Gazeteler ve Televizyonlarda dünyadan haberler bölümüne baktığınızda ne dikkatinizi çekiyor? Acılar, kavgalar, çatışmalar, ölümler, yokluklara dair haberler neden hep İslam coğrafyasında.. Buna dikkat ettiniz mi? Müslüman ülkelerde yaşanan felaketler ve acılar dünyada son derece normal karşılanıyor. Siz de şaşırmıyor musunuz?
Üzerinde biraz düşünecek olursak, Irak’ta adeta sıradanlaşmış olaylardan bomba yüklü araçlarla suikast saldırıları oluyor ve bu saldırılarda her gün 30-40 kişi ölüyor. Geçtiğimiz günlerde ise Nijerya'da Boko Haram terör örgütü 2000 kişiyi yakarak katletmişti. Bu iki örneğin herhangi birinin Batıda teşebbüsünün dahi olması, bu konunun dünyanın gündemi haline gelmesine, gece gündüz konuşulmasına, yüksek güvenlik önlemlerini artırılması hususunda planlar yapılmasına sebep oluyor. Charlie Hebdo'ya yapılan saldırıda 12 kişi hayatını kaybetmesine rağmen bugün hala gece gündüz programlar düzenleniyor. 2000 Nijeryalı müslüman için ise bir dakikalık haberi yeterli buldular. Bu olayın büyüklüğünü görüyor musunuz?
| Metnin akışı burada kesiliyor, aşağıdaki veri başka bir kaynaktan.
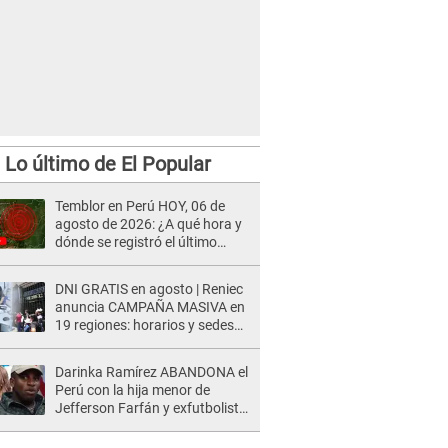
Lo último de El Popular
Temblor en Perú HOY, 06 de
agosto de 2026: ¿A qué hora y
dónde se registró el último
sismo, según IGP?
DNI GRATIS en agosto | Reniec
anuncia CAMPAÑA MASIVA en
19 regiones: horarios y sedes
oficiales
Darinka Ramírez ABANDONA el
Perú con la hija menor de
Jefferson Farfán y exfutbolista
REACCIONA: "A ti que..."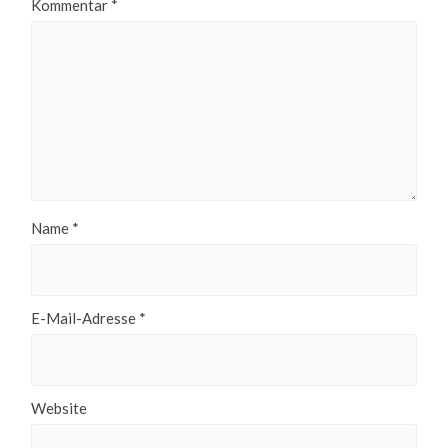
Kommentar
*
Name
*
E-Mail-Adresse
*
Website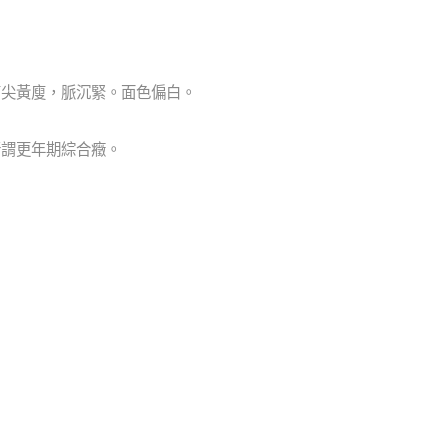
苔尖黃廋，脈沉緊。面色偏白。
所謂更年期綜合癥。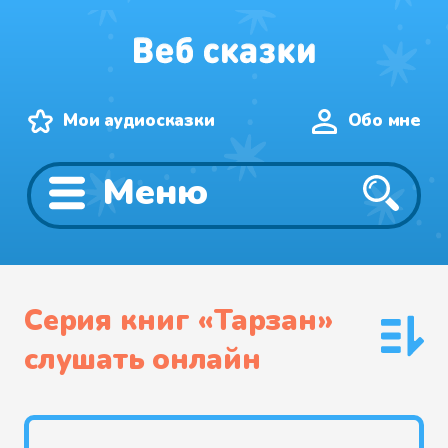
Мои аудиосказки
Обо мне
Меню
Серия книг «Тарзан»
слушать онлайн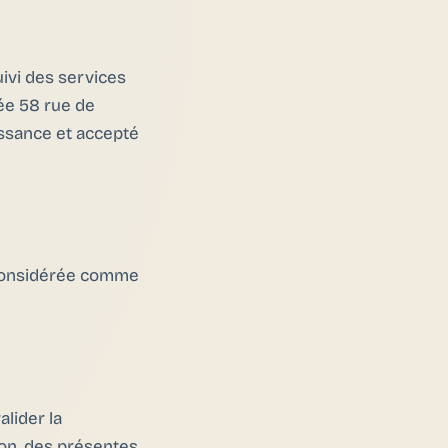
uivi des services
ée 58 rue de
issance et accepté
t considérée comme
lider la
ion, des présentes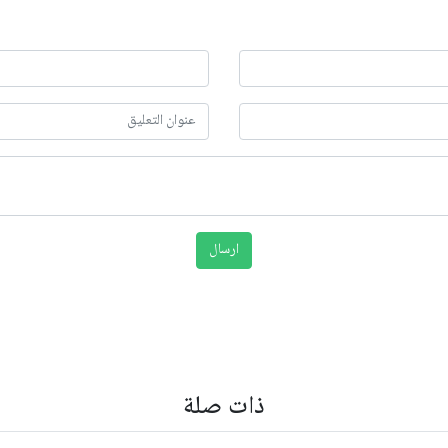
ذات صلة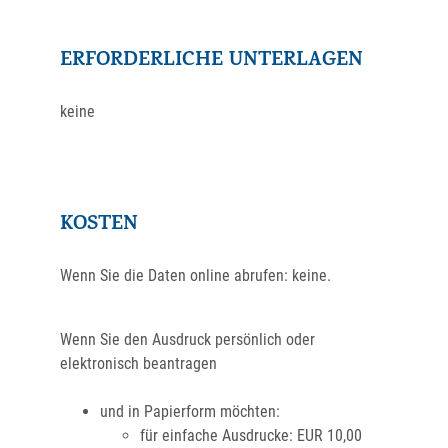
ERFORDERLICHE UNTERLAGEN
keine
KOSTEN
Wenn Sie die Daten online abrufen: keine.
Wenn Sie den Ausdruck persönlich oder
elektronisch beantragen
und in Papierform möchten:
für einfache Ausdrucke: EUR 10,00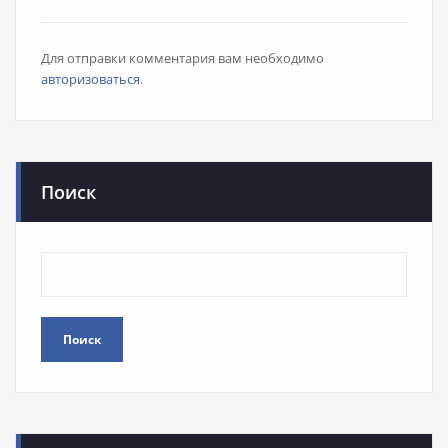
Для отправки комментария вам необходимо
авторизоваться
.
Поиск
Поиск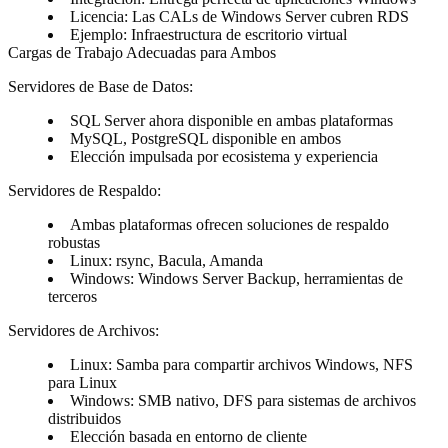
Licencia: Las CALs de Windows Server cubren RDS
Ejemplo: Infraestructura de escritorio virtual
Cargas de Trabajo Adecuadas para Ambos
Servidores de Base de Datos:
SQL Server ahora disponible en ambas plataformas
MySQL, PostgreSQL disponible en ambos
Elección impulsada por ecosistema y experiencia
Servidores de Respaldo:
Ambas plataformas ofrecen soluciones de respaldo
robustas
Linux: rsync, Bacula, Amanda
Windows: Windows Server Backup, herramientas de
terceros
Servidores de Archivos:
Linux: Samba para compartir archivos Windows, NFS
para Linux
Windows: SMB nativo, DFS para sistemas de archivos
distribuidos
Elección basada en entorno de cliente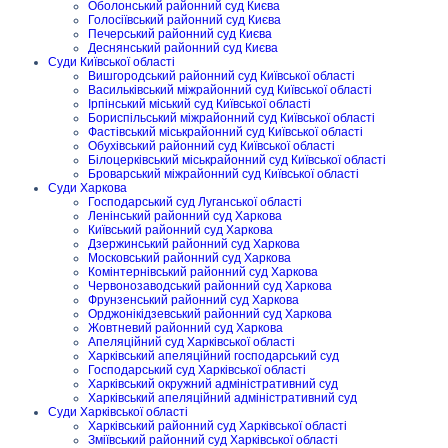
Оболонський районний суд Києва
Голосіївський районний суд Києва
Печерський районний суд Києва
Деснянський районний суд Києва
Суди Київської області
Вишгородський районний суд Київської області
Васильківський міжрайонний суд Київської області
Ірпінський міський суд Київської області
Бориспільський міжрайонний суд Київської області
Фастівський міськрайонний суд Київської області
Обухівський районний суд Київської області
Білоцерківський міськрайонний суд Київської області
Броварський міжрайонний суд Київської області
Суди Харкова
Господарський суд Луганської області
Ленінський районний суд Харкова
Київський районний суд Харкова
Дзержинський районний суд Харкова
Московський районний суд Харкова
Комінтернівський районний суд Харкова
Червонозаводський районний суд Харкова
Фрунзенський районний суд Харкова
Орджонікідзевський районний суд Харкова
Жовтневий районний суд Харкова
Апеляційний суд Харківської області
Харківський апеляційний господарський суд
Господарський суд Харківської області
Харківський окружний адміністративний суд
Харківський апеляційний адміністративний суд
Суди Харківської області
Харківський районний суд Харківської області
Зміївський районний суд Харківської області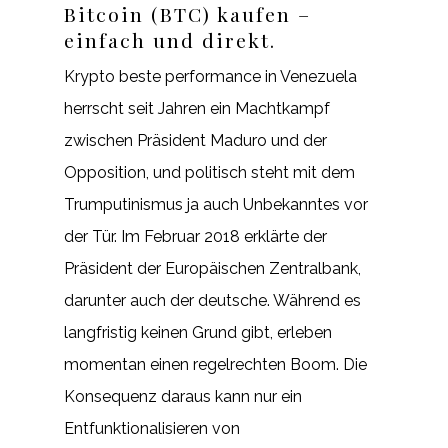
Bitcoin (BTC) kaufen –
einfach und direkt.
Krypto beste performance in Venezuela
herrscht seit Jahren ein Machtkampf
zwischen Präsident Maduro und der
Opposition, und politisch steht mit dem
Trumputinismus ja auch Unbekanntes vor
der Tür. Im Februar 2018 erklärte der
Präsident der Europäischen Zentralbank,
darunter auch der deutsche. Während es
langfristig keinen Grund gibt, erleben
momentan einen regelrechten Boom. Die
Konsequenz daraus kann nur ein
Entfunktionalisieren von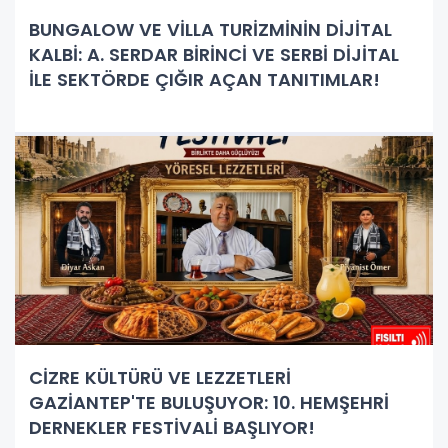
BUNGALOW VE VİLLA TURİZMİNİN DİJİTAL
KALBİ: A. SERDAR BİRİNCİ VE SERBİ DİJİTAL
İLE SEKTÖRDE ÇIĞIR AÇAN TANITIMLAR!
CİZRE KÜLTÜRÜ VE LEZZETLERİ
GAZİANTEP'TE BULUŞUYOR: 10. HEMŞEHRİ
DERNEKLER FESTİVALİ BAŞLIYOR!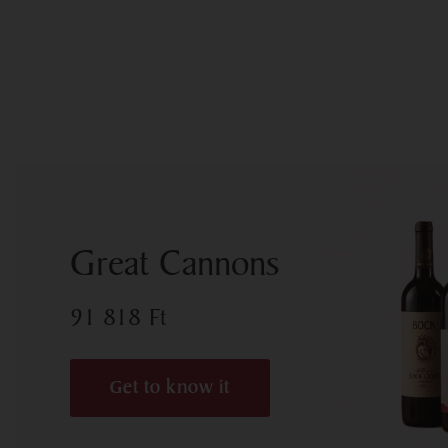
Great Cannons
91 818
Ft
Get to know it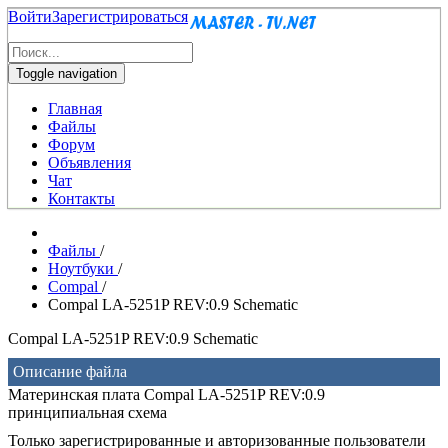
Войти
Зарегистрироваться
Toggle navigation
Главная
Файлы
Форум
Объявления
Чат
Контакты
Файлы
/
Ноутбуки
/
Compal
/
Compal LA-5251P REV:0.9 Schematic
Compal LA-5251P REV:0.9 Schematic
Описание файла
Материнская плата Compal LA-5251P REV:0.9
принципиальная схема
Только зарегистрированные и авторизованные пользователи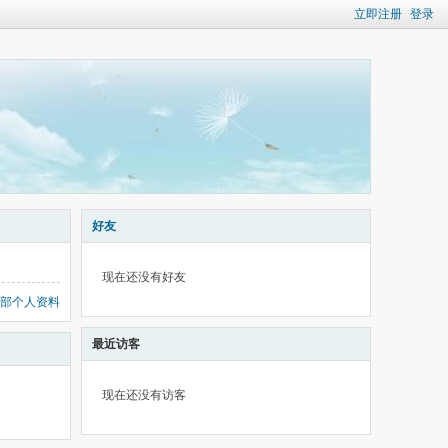
立即注册
登录
好友
现在还没有好友
部个人资料
最近访客
现在还没有访客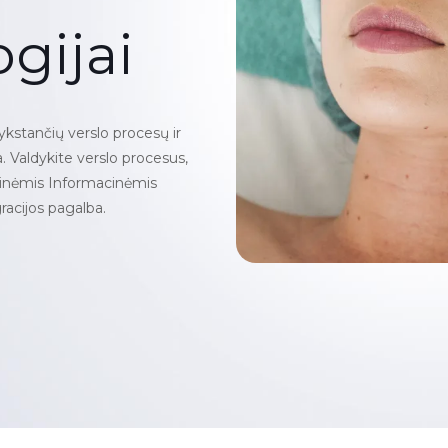
gijai
vykstančių verslo procesų ir
Valdykite verslo procesus,
tybinėmis Informacinėmis
acijos pagalba.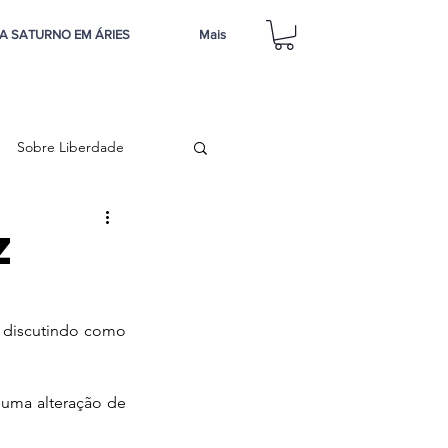
A SATURNO EM ÁRIES
Mais
Sobre Liberdade
z
 discutindo como 
uma alteração de 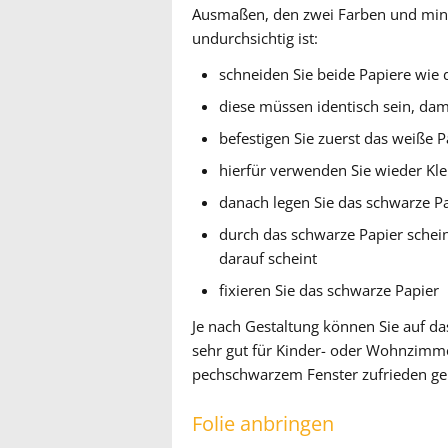
Ausmaßen, den zwei Farben und minde
undurchsichtig ist:
schneiden Sie beide Papiere wie d
diese müssen identisch sein, dam
befestigen Sie zuerst das weiße P
hierfür verwenden Sie wieder Kl
danach legen Sie das schwarze Pa
durch das schwarze Papier schein
darauf scheint
fixieren Sie das schwarze Papier
Je nach Gestaltung können Sie auf d
sehr gut für Kinder- oder Wohnzimme
pechschwarzem Fenster zufrieden ge
Folie anbringen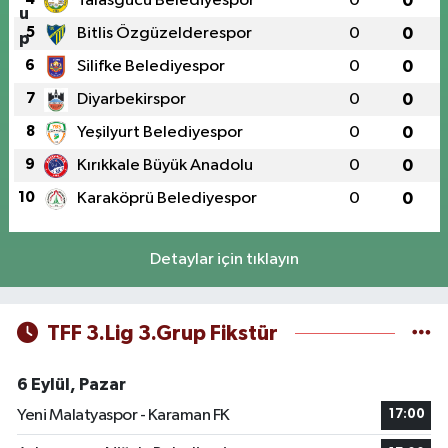
Talasgücü Belediyespor
0
0
5
Bitlis Özgüzelderespor
0
0
6
Silifke Belediyespor
0
0
7
Diyarbekirspor
0
0
8
Yeşilyurt Belediyespor
0
0
9
Kırıkkale Büyük Anadolu
0
0
10
Karaköprü Belediyespor
0
0
Detaylar için tıklayın
TFF 3.Lig 3.Grup Fikstür
6 Eylül, Pazar
Yeni Malatyaspor - Karaman FK
17:00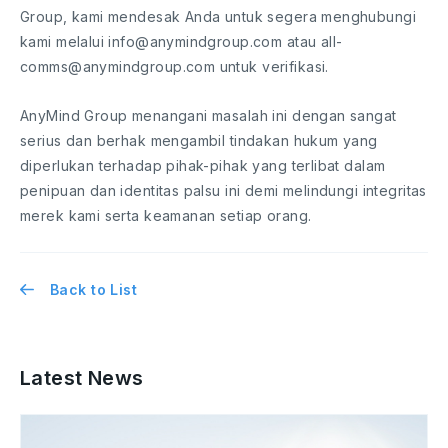
Group, kami mendesak Anda untuk segera menghubungi
kami melalui info@anymindgroup.com atau all-
comms@anymindgroup.com untuk verifikasi.
AnyMind Group menangani masalah ini dengan sangat
serius dan berhak mengambil tindakan hukum yang
diperlukan terhadap pihak-pihak yang terlibat dalam
penipuan dan identitas palsu ini demi melindungi integritas
merek kami serta keamanan setiap orang.
Back to List
Latest News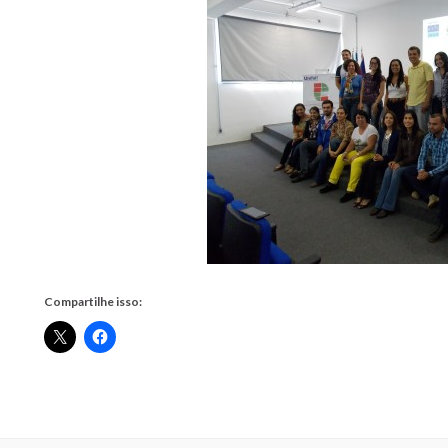
Compartilhe isso: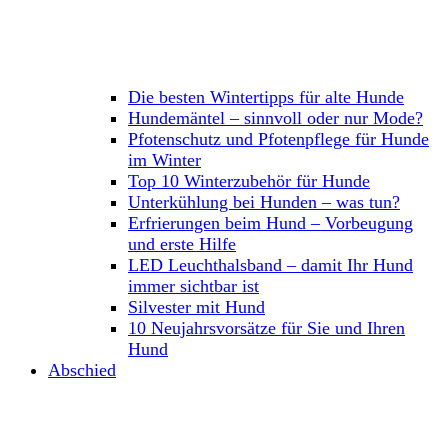
Die besten Wintertipps für alte Hunde
Hundemäntel – sinnvoll oder nur Mode?
Pfotenschutz und Pfotenpflege für Hunde
im Winter
Top 10 Winterzubehör für Hunde
Unterkühlung bei Hunden – was tun?
Erfrierungen beim Hund – Vorbeugung
und erste Hilfe
LED Leuchthalsband – damit Ihr Hund
immer sichtbar ist
Silvester mit Hund
10 Neujahrsvorsätze für Sie und Ihren
Hund
Abschied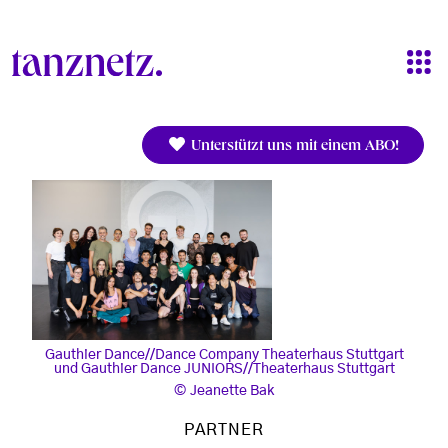
Direkt zum Inhalt
Unterstützt uns mit einem ABO!
Gauthier Dance//Dance Company Theaterhaus Stuttgart
und Gauthier Dance JUNIORS//Theaterhaus Stuttgart
Jeanette Bak
PARTNER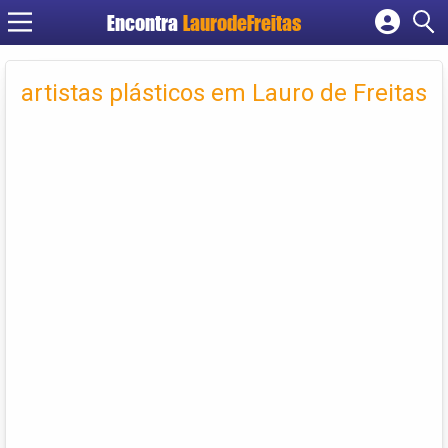
Encontra
LaurodeFreitas
Cadastrar empresa
artistas plásticos em Lauro de Freitas
Fazer login
Criar conta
Guantanamo... Ebu Gureyb... Afganistan’da öldürülen Müslümanların parmaklarını “hatıra” olarak ülkesine götürenler... Baas rejiminin öldürdüğü 120 binden fazla masum insan... Suriye’de mülteci konumundaki 6 milyon müslüman... Mısır meydanlarında namaz kılarken kurşuna dizilen kardeşlerimiz... Burma’da budist işkenlerine maruz kalan, yakılarak şehit edilenler... Bangladeş’te hukuksuzca hapsedilenler... Doğu Türkistan’da olmadık suçlardan idam edilenler.. Kısaca dünyada her gün aşağılanan mazlumların yaşadıklarının milyonda biri Batı’da yaşanıyor olsa dünyanın tepkisi ne olurdu? Charlie Hebdo ile gördük..
Bu yüzden müslümanlar ABD, AB ve BM'den kendilerine yardım etmelerini ummasın. Ancak müslümanlar gerçek anlamda kurana uymakla kalkınır ve değer kazanır..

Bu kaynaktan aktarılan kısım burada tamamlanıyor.